Подобно весталкам Древнего Рима, постоянно хранившим
священный огонь в храме.
Зазвонил телефон. Но не мобильный. Городской.
Проклятье.
— Алло?
— Это Вьоле…
Жанна мгновенно переключилась на рабочий лад:
— Дело движется?
— Какое там…
— Он признался?
— Нет.
— Так он ее насиловал или нет, черт его побери?
— Говорит, знать ее не знает.
— Она ведь дочь его любовницы?
— А он сказал, что и с матерью не знаком.
— Разве трудно доказать обратное?
— С таким все трудно.
— Сколько еще у нас времени?
— Шесть часов. Считай, что нисколько. За восемнадцать
часов мы ничего из него не вытянули.
— Вот дерьмо.
— Оно самое. Ладно. Пойду попробую поддать
жару. Хотя боюсь, дело не выгорит…
Повесив трубку, она поразилась, насколько все
это ей безразлично. Между тяжестью обвинения —
изнасилование несовершеннолетней — и смехотворными
ставками ее жизни — состоится ужин
или нет — лежит пропасть. А она не в силах думать
ни о чем, кроме этого свидания.
Одно из первых практических заданий в Национальной
школе судебных работников заключалось
в просмотре видеокадра: правонарушение, заснятое
камерой слежения. Затем каждого будущего
судью просили рассказать, что именно он видел. Все
рассказывали по-своему. Менялись марка и цвет
автомобиля. Число нападавших у всех было разное.
Как и последовательность событий. И это упражнение
задавало тон. Объективности не существует.
Правосудие — дело рук человеческих. Несовершенное,
зыбкое, субъективное.
Машинально она взглянула на дисплей мобильного.
Ничего. Жанна почувствовала, как к глазам
подступили слезы. Она ждала его звонка с самого
утра. Воображала, мечтала, прокручивала в голове
все те же мысли, все те же надежды, чтобы через
мгновение погрузиться в бездну отчаяния. Сколько
раз она была готова позвонить ему сама. Но об этом
нечего и думать. Надо держаться…
Полшестого. Вдруг ею овладела паника. Все
кончено. Это ничего не значащее приглашение
на ужин — всего лишь последние содрогания трупа.
Он уже не вернется. Пора с этим смириться. Выкинь
его из головы. Начни все с чистого листа. Займись
собой. Расхожие фразы, выражающие безысходную
тоску таких же горемык, как она. Тех, кого
вечно бросают. Тех, кому суждено вечно страдать.

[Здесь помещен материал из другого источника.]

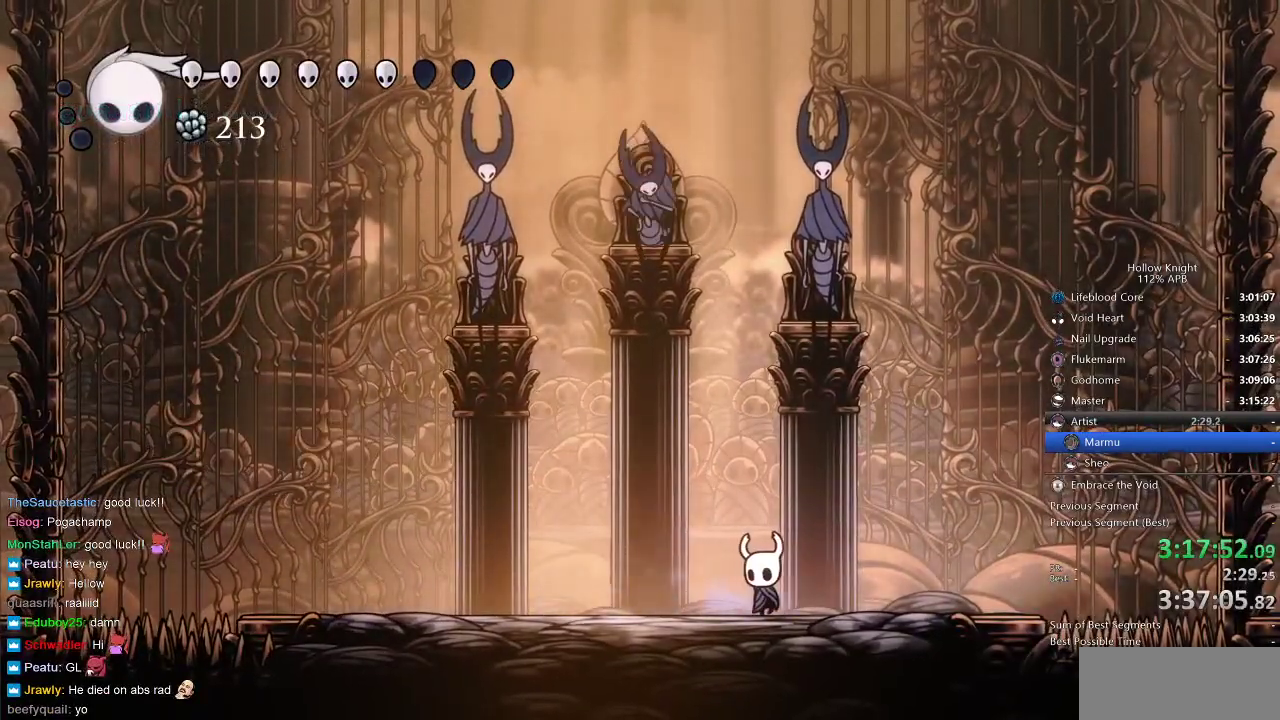
{"keys": [], "events": [[317, "left", "up"]]}
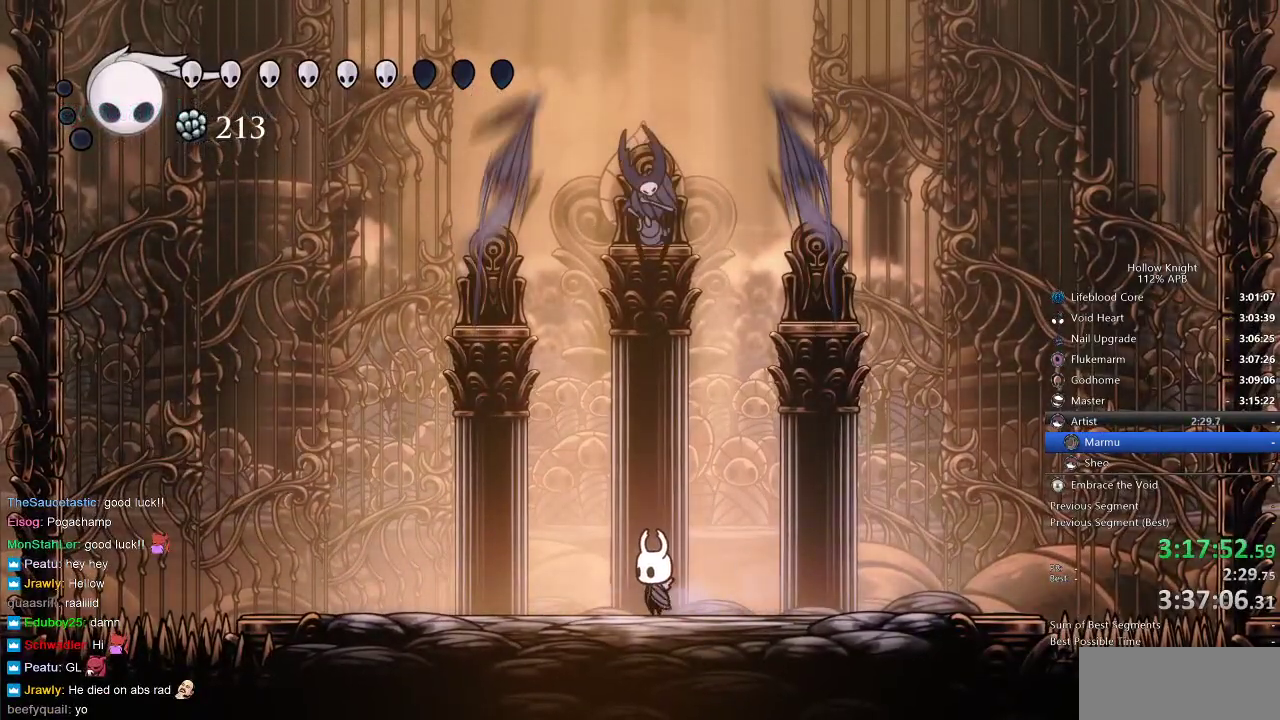
{"keys": [], "events": []}
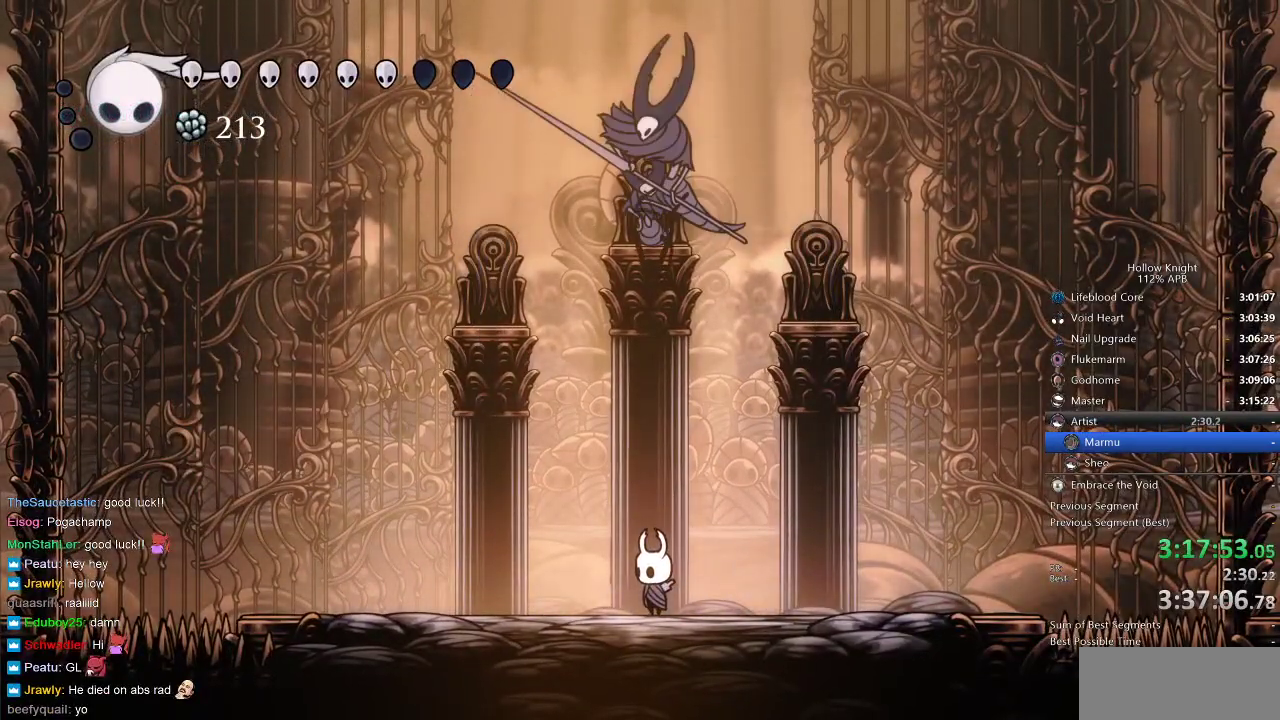
{"keys": ["left"], "events": [[283, "left", "down"]]}
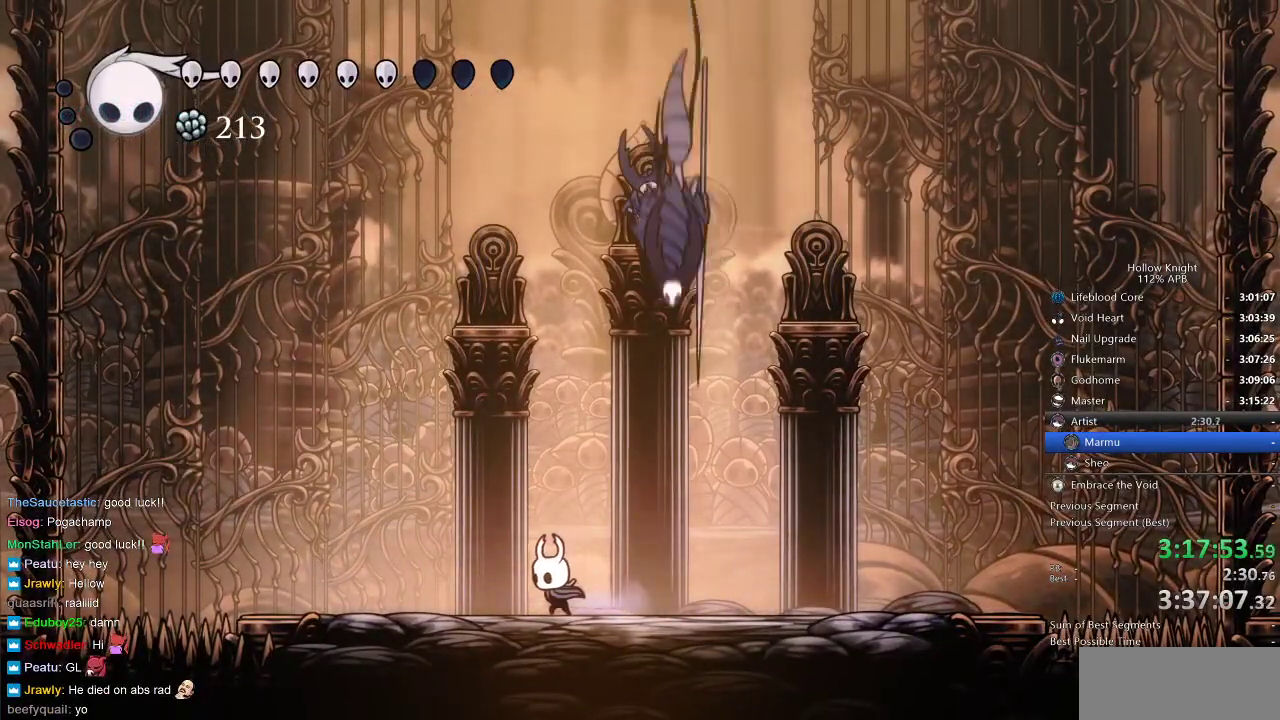
{"keys": ["up"], "events": [[67, "up", "down"], [100, "left", "up"], [100, "spell", "down"], [200, "spell", "up"]]}
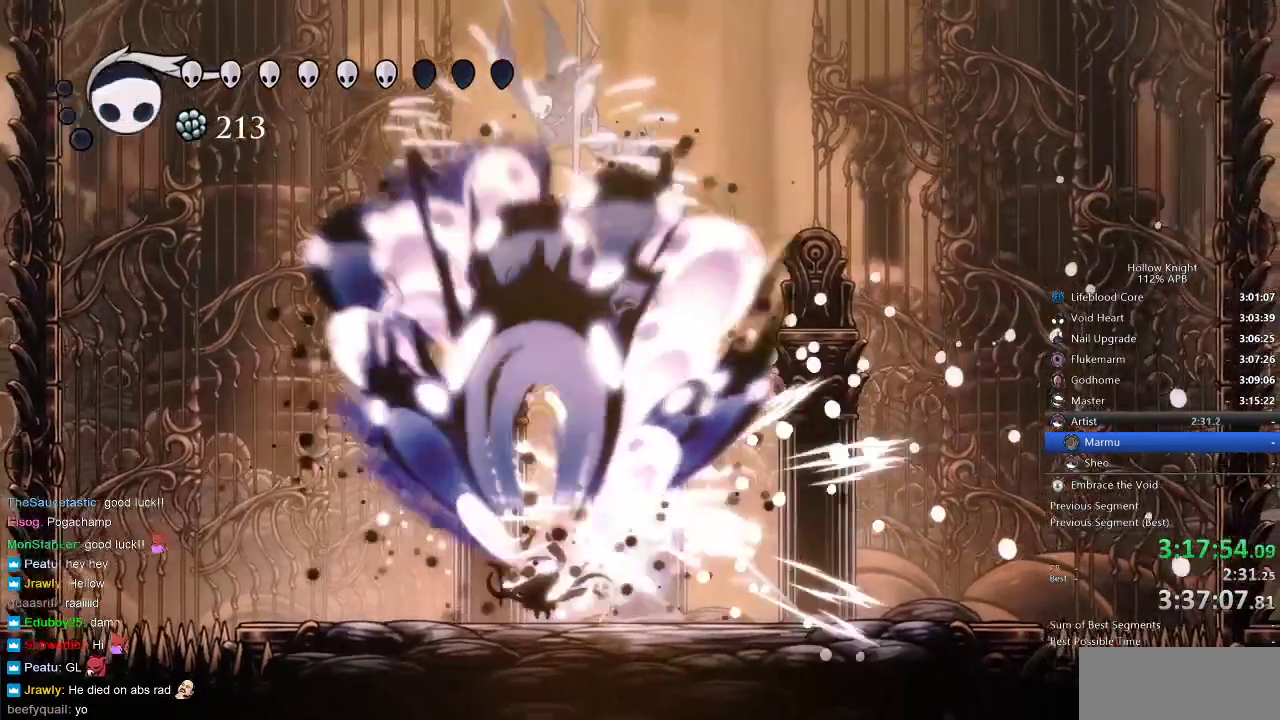
{"keys": [], "events": [[17, "up", "up"], [300, "nail", "down"], [417, "nail", "up"]]}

Она повертела в пальцах ручку и встала.
Кабинет находился на четвертом этаже Нантерского
суда. Десять квадратных метров, забитых
провонявшими пылью и чернилами для принтера
папками, где работала она сама и секретарша суда
Клер. Ее она отпустила в четыре, чтобы смыться
пораньше.
Она встала у окна и посмотрела на пригорки
Нантерского парка. Мягкие линии склонов, четкие
очертания лужаек. Справа жилые комплексы всех
цветов радуги, а за ними — «башни-облака» Эмиля
Айо, говорившего: «Сборные конструкции — экономическая
необходимость, но она не должна вызывать
у людей ощущение, что они сами — сборные
конструкции». Жанне нравились эти слова, но она
не была уверена, что результат оправдал ожидания
архитектора. День за днем на нее в этом кабинете
обрушивалась реальность, порожденная неблагополучием
бедных кварталов: грабежи, изнасилования,
разбойные нападения, наркоторговля… Совсем
не то, что было задумано.
Подавив приступ тошноты, она вернулась за
письменный стол, прикидывая, сколько еще протянет
без лексомила. На глаза попалась стопка
бланков. Апелляционный суд Версаля. Нантерский
исправительный суд. Кабинет мадам Жанны
Крулевска. Следственного судьи при Нантерском
исправительном суде. Тут же вспомнилось, как
обычно о ней отзывались коллеги. «Самая молодая
в своем выпуске». «Восходящая звезда юриспруденции». «Пойдет по стопам Евы Жоли и Лоранс
Вишневски». Так говорили о ее карьере.
Зато в личной жизни — полный крах. Тридцать
пять лет. Ни семьи, ни детей. Две-три приятельницы,
все незамужние. Трехкомнатная съемная
квартирка в Шестом округе. Никаких сбережений.
Никакого имущества. Никаких перспектив. Жизнь
утекла сквозь пальцы. И вот уже в ресторане к ней
обращаются «мадам», а не «мадемуазель». Черт.
Два года назад она сорвалась. Жизнь, незадолго
до того отдававшая горечью, утратила всякий вкус.
Депрессия. Больница. «Жить» в то время означало
для нее «страдать». Два эти слова стали синонимами.
Но как ни странно, от пребывания в этом заведении
у нее сохранились приятные воспоминания. Во всяком случае, теплые. Три недели сна, когда ее пичкали
лекарствами и кормили с ложечки. Постепенное
возвращение к реальности. Антидепрессанты,
психоанализ… С тех пор у нее осталась невидимая
трещина в душе, которую в повседневной жизни
она старательно заглушала визитами к психологу,
таблетками, выходами в свет. Но черная дыра
никуда не исчезла, она всегда была рядом, почти
заманивала ее, постоянно притягивала…
Она нащупала в сумке лексомил. Положила
под язык целую таблетку. Прежде ей хватало четвертушки,
но, привыкнув, она стала глушить себя
полной дозой. Она устроилась в кресле поглубже.
Подождала. И скоро ее отпустило. Дыхание стало
свободнее. Мысли успокоились…
В дверь постучали. Жанна подскочила в кресле.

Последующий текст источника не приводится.